2005 veröffentlichte Finanzprofessor Jeremy Siegel (Wharton Business School) ein Buch mit dem Titel "The Future for Investors". Das Kapitel 1 trägt den Titel "Uncovering the Growth Trap" oder auf Deutsch "Wie man die Wachstumsfalle erkennt". Siegel analysiert hier detailliert - aus der Persepektive des Jahres 2005 - warum es langfristig ein Fehler sein kann, in den Hochwachstumssektor zu investieren. Diese Analyse erfolgte vor dem Hintergrund des damals nur wenige Jahre zurückliegenden Platzens der Dot-Com-Blase, wie man den jähen Absturz vieler Internetaktien nannte.

• Übungsaufgaben:
1: Schreib aus dem Text über die Wachstumsfalle das Stück ab, das bei den Worten „2005 veröffentlichte Finanzprofessor“ anfängt und nach „vieler Internetaktien nannte.“ aufhört.
2: In wie vielen Zeilen der Einträge steht das Wort „Sycamore“? Achte auf Groß- und Kleinschreibung und nenne nur die Zahl.

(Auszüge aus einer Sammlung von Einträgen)
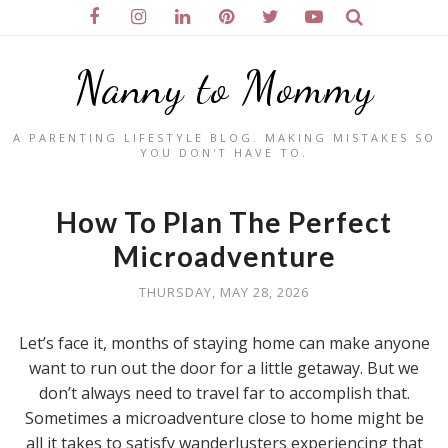
Nanny to Mommy
A PARENTING LIFESTYLE BLOG. MAKING MISTAKES SO
YOU DON'T HAVE TO.
How To Plan The Perfect
Microadventure
THURSDAY, MAY 28, 2026
Let’s face it, months of staying home can make anyone
want to run out the door for a little getaway. But we
don’t always need to travel far to accomplish that.
Sometimes a microadventure close to home might be
all it takes to satisfy wanderlusters experiencing that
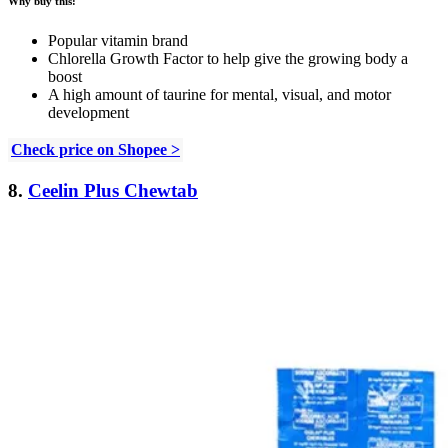
Why buy this:
Popular vitamin brand
Chlorella Growth Factor to help give the growing body a
boost
A high amount of taurine for mental, visual, and motor
development
Check price on Shopee >
8.
Ceelin Plus Chewtab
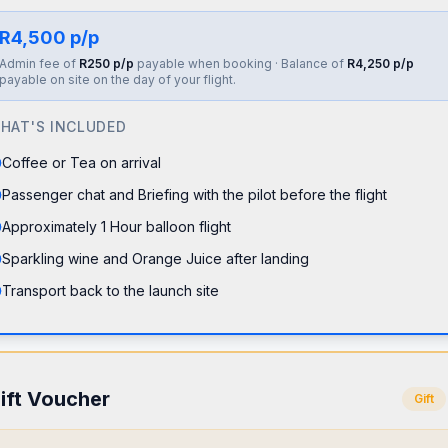
R4,500 p/p
Admin fee of
R250 p/p
payable when booking · Balance of
R4,250 p/p
payable on site on the day of your flight.
HAT'S INCLUDED
Coffee or Tea on arrival
Passenger chat and Briefing with the pilot before the flight
Approximately 1 Hour balloon flight
Sparkling wine and Orange Juice after landing
Transport back to the launch site
ift Voucher
Gift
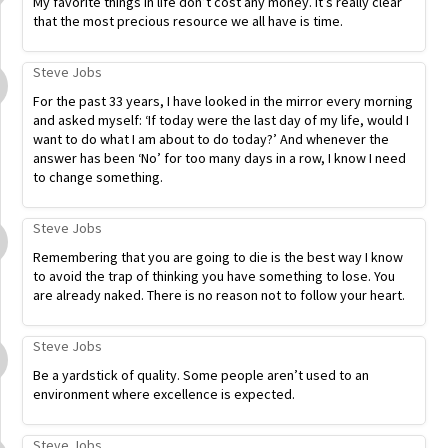
My favorite things in life don’t cost any money. It’s really clear
that the most precious resource we all have is time.
Steve Jobs
For the past 33 years, I have looked in the mirror every morning
and asked myself: ‘If today were the last day of my life, would I
want to do what I am about to do today?’ And whenever the
answer has been ‘No’ for too many days in a row, I know I need
to change something.
Steve Jobs
Remembering that you are going to die is the best way I know
to avoid the trap of thinking you have something to lose. You
are already naked. There is no reason not to follow your heart.
Steve Jobs
Be a yardstick of quality. Some people aren’t used to an
environment where excellence is expected.
Steve Jobs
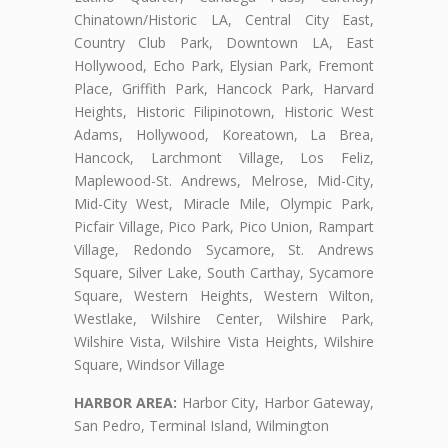
Chinatown/Historic LA, Central City East,
Country Club Park, Downtown LA, East
Hollywood, Echo Park, Elysian Park, Fremont
Place, Griffith Park, Hancock Park, Harvard
Heights, Historic Filipinotown, Historic West
Adams, Hollywood, Koreatown, La Brea,
Hancock, Larchmont Village, Los Feliz,
Maplewood-St. Andrews, Melrose, Mid-City,
Mid-City West, Miracle Mile, Olympic Park,
Picfair Village, Pico Park, Pico Union, Rampart
Village, Redondo Sycamore, St. Andrews
Square, Silver Lake, South Carthay, Sycamore
Square, Western Heights, Western Wilton,
Westlake, Wilshire Center, Wilshire Park,
Wilshire Vista, Wilshire Vista Heights, Wilshire
Square, Windsor Village
HARBOR AREA:
Harbor City, Harbor Gateway,
San Pedro, Terminal Island, Wilmington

• Lösungen je Aufgabe:
1:
2005 veröffentlichte Finanzprofessor Jeremy Siegel (Wharton Business School) ein Buch mit dem Titel "The Future for Investors". Das Kapitel 1 trägt den Titel "Uncovering the Growth Trap" oder auf Deutsch "Wie man die Wachstumsfalle erkennt". Siegel analysiert hier detailliert - aus der Persepektive des Jahres 2005 - warum es langfristig ein Fehler sein kann, in den Hochwachstumssektor zu investieren. Diese Analyse erfolgte vor dem Hintergrund des damals nur wenige Jahre zurückliegenden Platzens der Dot-Com-Blase, wie man den jähen Absturz vieler Internetaktien nannte.

2: 2